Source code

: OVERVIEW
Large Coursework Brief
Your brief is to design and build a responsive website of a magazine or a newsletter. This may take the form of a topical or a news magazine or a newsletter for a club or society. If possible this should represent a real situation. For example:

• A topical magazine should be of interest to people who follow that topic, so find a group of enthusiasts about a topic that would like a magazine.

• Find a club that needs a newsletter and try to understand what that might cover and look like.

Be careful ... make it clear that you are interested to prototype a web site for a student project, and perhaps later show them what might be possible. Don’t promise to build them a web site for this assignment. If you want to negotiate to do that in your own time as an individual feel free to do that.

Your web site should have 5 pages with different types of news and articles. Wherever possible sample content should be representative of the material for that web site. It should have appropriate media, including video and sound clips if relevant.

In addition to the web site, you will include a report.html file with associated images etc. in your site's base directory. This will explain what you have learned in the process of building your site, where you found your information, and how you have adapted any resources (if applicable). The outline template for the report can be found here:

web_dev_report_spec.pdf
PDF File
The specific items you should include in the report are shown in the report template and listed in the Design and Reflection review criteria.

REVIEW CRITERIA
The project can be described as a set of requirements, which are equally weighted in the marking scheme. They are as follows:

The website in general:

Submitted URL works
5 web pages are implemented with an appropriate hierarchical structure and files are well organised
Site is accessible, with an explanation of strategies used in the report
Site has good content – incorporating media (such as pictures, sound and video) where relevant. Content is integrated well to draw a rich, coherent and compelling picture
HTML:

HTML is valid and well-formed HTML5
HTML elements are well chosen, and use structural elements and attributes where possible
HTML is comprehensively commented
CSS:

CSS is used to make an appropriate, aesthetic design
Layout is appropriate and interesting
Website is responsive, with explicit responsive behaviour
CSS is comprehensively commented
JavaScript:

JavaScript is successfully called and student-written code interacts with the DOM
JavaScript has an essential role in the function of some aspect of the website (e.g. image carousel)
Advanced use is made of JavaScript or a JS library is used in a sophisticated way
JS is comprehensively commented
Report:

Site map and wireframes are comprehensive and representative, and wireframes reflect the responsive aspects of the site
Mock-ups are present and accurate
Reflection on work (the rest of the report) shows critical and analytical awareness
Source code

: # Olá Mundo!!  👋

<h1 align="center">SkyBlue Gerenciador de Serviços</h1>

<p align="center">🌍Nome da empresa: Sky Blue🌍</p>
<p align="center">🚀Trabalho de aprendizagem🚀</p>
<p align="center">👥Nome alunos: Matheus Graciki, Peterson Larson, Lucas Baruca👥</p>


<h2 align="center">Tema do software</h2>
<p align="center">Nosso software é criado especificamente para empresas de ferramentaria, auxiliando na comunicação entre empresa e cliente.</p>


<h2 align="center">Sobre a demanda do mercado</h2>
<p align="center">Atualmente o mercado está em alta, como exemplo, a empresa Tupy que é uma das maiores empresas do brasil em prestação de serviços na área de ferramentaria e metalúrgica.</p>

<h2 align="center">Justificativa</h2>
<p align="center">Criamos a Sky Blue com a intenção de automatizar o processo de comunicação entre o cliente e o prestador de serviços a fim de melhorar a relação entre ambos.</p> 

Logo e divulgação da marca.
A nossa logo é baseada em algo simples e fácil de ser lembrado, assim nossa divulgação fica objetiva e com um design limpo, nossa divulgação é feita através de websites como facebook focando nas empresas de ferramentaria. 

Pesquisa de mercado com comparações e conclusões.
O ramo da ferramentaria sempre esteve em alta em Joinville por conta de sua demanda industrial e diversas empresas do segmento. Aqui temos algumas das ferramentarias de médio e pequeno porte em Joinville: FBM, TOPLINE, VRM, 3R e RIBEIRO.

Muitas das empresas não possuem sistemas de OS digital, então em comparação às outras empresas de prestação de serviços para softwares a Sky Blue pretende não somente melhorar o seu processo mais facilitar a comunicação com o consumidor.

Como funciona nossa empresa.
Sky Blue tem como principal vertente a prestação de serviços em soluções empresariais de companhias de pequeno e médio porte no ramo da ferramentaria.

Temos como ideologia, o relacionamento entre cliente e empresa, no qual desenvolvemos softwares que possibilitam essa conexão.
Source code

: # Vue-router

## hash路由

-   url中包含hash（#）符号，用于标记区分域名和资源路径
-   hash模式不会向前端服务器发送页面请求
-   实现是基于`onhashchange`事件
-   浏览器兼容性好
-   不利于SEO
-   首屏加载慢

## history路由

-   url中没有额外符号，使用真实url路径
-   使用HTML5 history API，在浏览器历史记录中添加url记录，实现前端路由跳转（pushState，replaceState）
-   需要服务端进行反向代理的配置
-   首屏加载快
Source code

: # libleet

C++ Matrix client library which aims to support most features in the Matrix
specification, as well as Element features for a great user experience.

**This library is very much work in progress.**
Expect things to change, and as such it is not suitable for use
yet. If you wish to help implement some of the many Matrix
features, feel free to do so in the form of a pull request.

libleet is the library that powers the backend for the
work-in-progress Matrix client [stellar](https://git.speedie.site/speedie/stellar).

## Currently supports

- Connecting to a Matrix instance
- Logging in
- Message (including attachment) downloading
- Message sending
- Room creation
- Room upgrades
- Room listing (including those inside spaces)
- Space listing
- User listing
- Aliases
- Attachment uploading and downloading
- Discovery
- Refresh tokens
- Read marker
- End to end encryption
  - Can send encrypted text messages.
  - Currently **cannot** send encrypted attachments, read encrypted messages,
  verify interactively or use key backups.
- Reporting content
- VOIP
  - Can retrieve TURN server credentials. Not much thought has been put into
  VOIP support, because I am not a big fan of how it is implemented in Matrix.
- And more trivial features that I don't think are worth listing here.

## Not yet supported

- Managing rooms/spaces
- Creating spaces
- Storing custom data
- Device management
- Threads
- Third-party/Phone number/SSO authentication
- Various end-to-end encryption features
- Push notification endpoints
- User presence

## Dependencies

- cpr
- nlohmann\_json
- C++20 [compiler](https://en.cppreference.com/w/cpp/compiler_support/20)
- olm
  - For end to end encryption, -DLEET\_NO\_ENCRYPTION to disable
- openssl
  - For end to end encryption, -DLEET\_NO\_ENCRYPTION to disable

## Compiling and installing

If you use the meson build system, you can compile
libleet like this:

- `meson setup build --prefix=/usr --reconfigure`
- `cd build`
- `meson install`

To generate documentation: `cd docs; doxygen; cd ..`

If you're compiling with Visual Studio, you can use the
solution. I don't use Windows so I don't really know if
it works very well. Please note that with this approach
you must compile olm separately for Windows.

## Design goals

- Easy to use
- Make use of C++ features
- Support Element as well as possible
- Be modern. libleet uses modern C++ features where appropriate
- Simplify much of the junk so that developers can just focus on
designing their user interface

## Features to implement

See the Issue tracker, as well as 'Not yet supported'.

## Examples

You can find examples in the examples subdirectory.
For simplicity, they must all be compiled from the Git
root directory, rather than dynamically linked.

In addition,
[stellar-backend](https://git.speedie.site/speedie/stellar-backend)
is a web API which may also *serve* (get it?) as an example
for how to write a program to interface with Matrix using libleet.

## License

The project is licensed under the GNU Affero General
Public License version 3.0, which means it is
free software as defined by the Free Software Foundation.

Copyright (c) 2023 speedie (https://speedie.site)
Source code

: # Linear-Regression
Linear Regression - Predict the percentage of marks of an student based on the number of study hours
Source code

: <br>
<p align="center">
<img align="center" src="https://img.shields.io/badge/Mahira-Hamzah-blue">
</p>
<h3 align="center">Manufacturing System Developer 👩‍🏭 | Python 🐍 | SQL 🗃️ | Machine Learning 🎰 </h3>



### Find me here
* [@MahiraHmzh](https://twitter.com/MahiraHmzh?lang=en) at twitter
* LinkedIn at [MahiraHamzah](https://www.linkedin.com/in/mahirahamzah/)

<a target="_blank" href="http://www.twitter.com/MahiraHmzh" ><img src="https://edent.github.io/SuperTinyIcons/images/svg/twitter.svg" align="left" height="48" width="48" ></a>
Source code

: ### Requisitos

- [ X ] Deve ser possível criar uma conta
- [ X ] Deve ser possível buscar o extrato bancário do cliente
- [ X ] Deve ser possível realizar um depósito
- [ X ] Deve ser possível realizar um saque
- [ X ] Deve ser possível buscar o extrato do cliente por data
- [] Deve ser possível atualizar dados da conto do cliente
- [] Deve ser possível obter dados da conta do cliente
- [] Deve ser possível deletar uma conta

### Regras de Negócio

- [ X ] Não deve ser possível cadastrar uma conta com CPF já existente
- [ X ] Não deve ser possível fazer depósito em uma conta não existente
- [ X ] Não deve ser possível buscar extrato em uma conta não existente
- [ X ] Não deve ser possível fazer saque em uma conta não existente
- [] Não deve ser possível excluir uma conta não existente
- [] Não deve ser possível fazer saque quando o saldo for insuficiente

§ Exercise
Every line above holding the string "must" should be listed.

§ Your solution
you must compile olm separately for Windows.
For simplicity, they must all be compiled from the Git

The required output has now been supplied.